'Kroatië op zijn vroegst pas in 2013 bij EU' (en)

EUOBSERVER / BRUSSELS - Croatia can become the EU's 28th member states at the earliest in 2013, if it closes entry talks in June and if the ratification process is not delayed by the Netherlands and Slovenia, the MEP in charge of the dossier told this website.

"If everything goes very well, it could be 2013. All relevant people are working very hard to finalise negotiations in June," Austrian Socialist MEP Hannes Swoboda said in a phone interview with EUobserver on Thursday (27 January).

Talks are likely to be particularly tense in the coming weeks as they concern privatisations and corruption - the last and most difficult of the 35 areas covered in the negotiations with the EU.

Once accession talks are finalised and the European Parliament has given its blessing on the Accession Treaty, Croatia will have to wait at least a year until all 27 member states ratify the document.

"Croatia should however join in 2014 at latest, if it is to participate in the EU elections," the Austrian MEP said, suggesting that member states should not drag out the process for too long.

Enlargement politicking aside, Mr Swoboda stressed that even if accession talks are concluded in June, the government in Zagreb will not be "off the hook," as member states will look "very carefully" at how reforms and anti-corruption cases are being carried out in the next years pending ratification of the Accession Treaty.

With the Dutch government lacking a majority on the issue - the anti-immigrant Geert Wilders party is against Croatia's accession - progress may prove tricky, Mr Swoboda said. Slovenia, another EU state which blocked its neighbour's talks for almost a year due to a border dispute, may also raise objections.

He said it is unlikely that any safeguard clauses or special monitoring mechanisms will be put in place for Croatia, as with Bulgaria and Romania when they joined the EU in 2007: "That's why we are very serious about corruption, we don't want to repeat the experience of a premature membership and backsliding in reforms after joining the club."

Regarding allegations that former Croatian Prime Minister Ivo Sanader used black money to lobby EU institutions for a speedy accession of his country, Mr Swoboda said he had "toned down" language in his report on Croatia regarding calls for a fully-fledged investigation by the EU anti-fraud office (Olaf).
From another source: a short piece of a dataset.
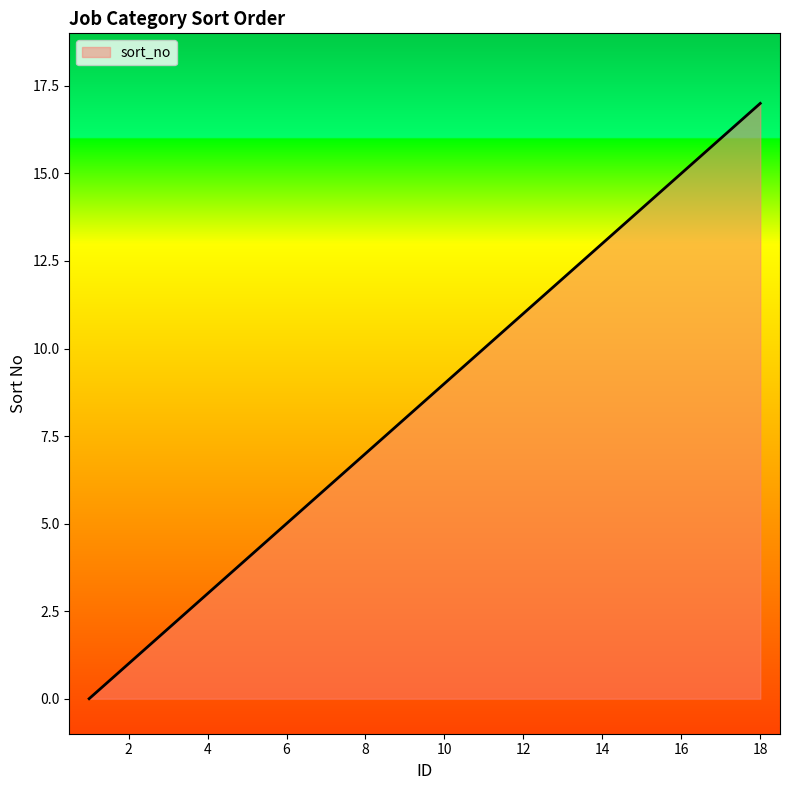

Reading left to right, what are all the values shown in this chart?

0	1	2	3	4	5	6	7	8	9	10	11	12	13	14	15	16	17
Three MEPs last week tried to put a separate paragraph on the issue in Mr Swoboda's report, but the amendment was voted down on Wednesday in the foreign affairs committee.

"I reduced its importance because we don't know. We just read something in the press. We should no blow it out of proportions. If lobbyists have been paid, regardless where the money came from - that is not evil, that is what they do. It would be a problem if money was given to civil servants in the EU commission," Mr Swoboda explained.
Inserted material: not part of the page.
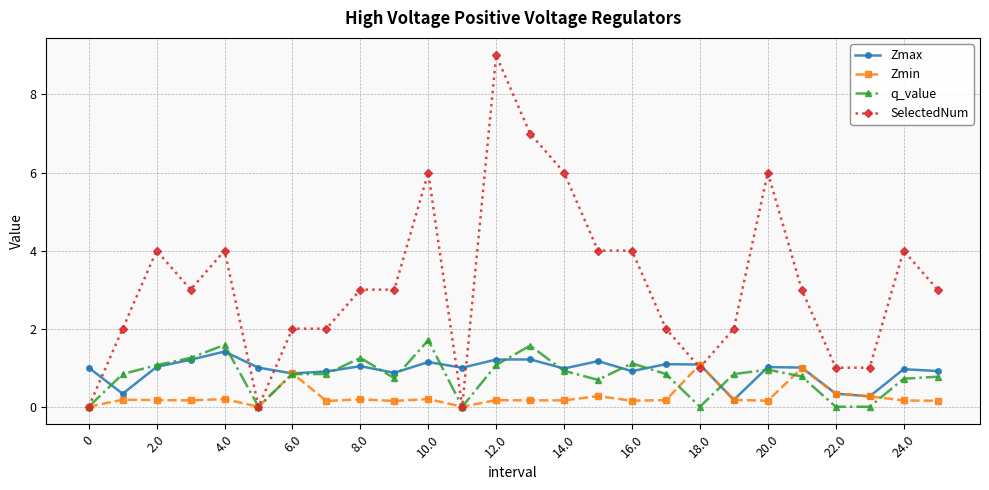

How many data points does each series have?

26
According to Croatian media, a former party treasurer, Mladen Barisic, told the Prosecutor's Office that the former premier, arrested in Austria last month and facing extradition on charges of corruption, illegally collected money from firms and parties to "lobby Brussels."
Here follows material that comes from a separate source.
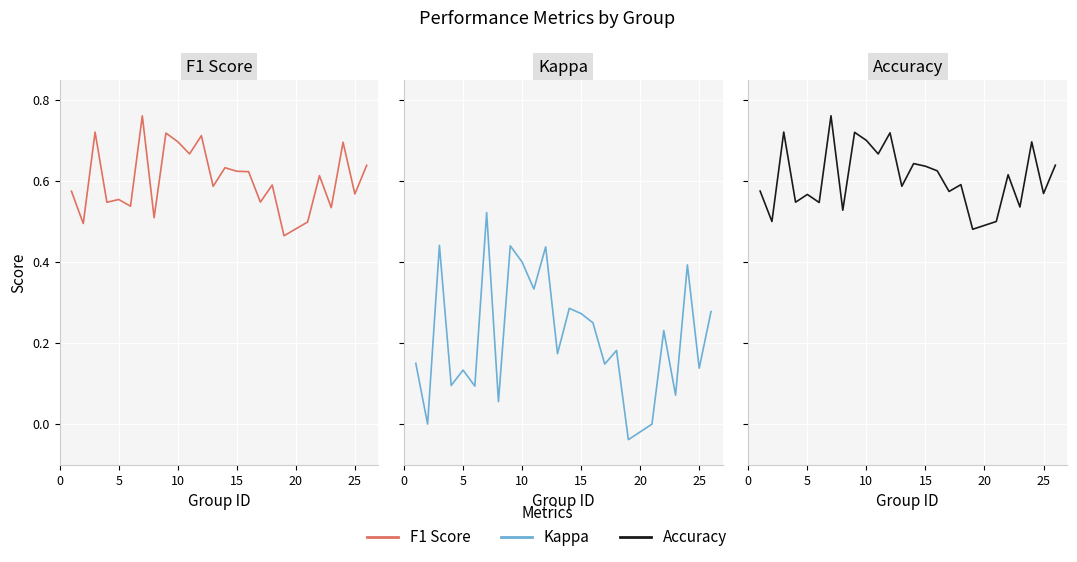

What is the difference between the maximum and second lowest values in the Kappa series?

0.5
MEPs in the end agreed to call upon Olaf to "co-operate closely with the Croatian authorities in order to shed light on the potential consequences of generating secondary corruption within EU institutions."

A spokesman for the EU body meanwhile said that "Olaf is not investigating the matter," but added that they are "taking seriously" any information on alleged bribes taken by EU officials.

"Olaf is co-operating with the competent national authorities in Croatia ... both on accession negotiations and monitoring of the implementation of the Croat Anti-Fraud Strategy 2010-2012 on the protection of EU's financial interests," Olaf spokesman Johan Wullt told this website.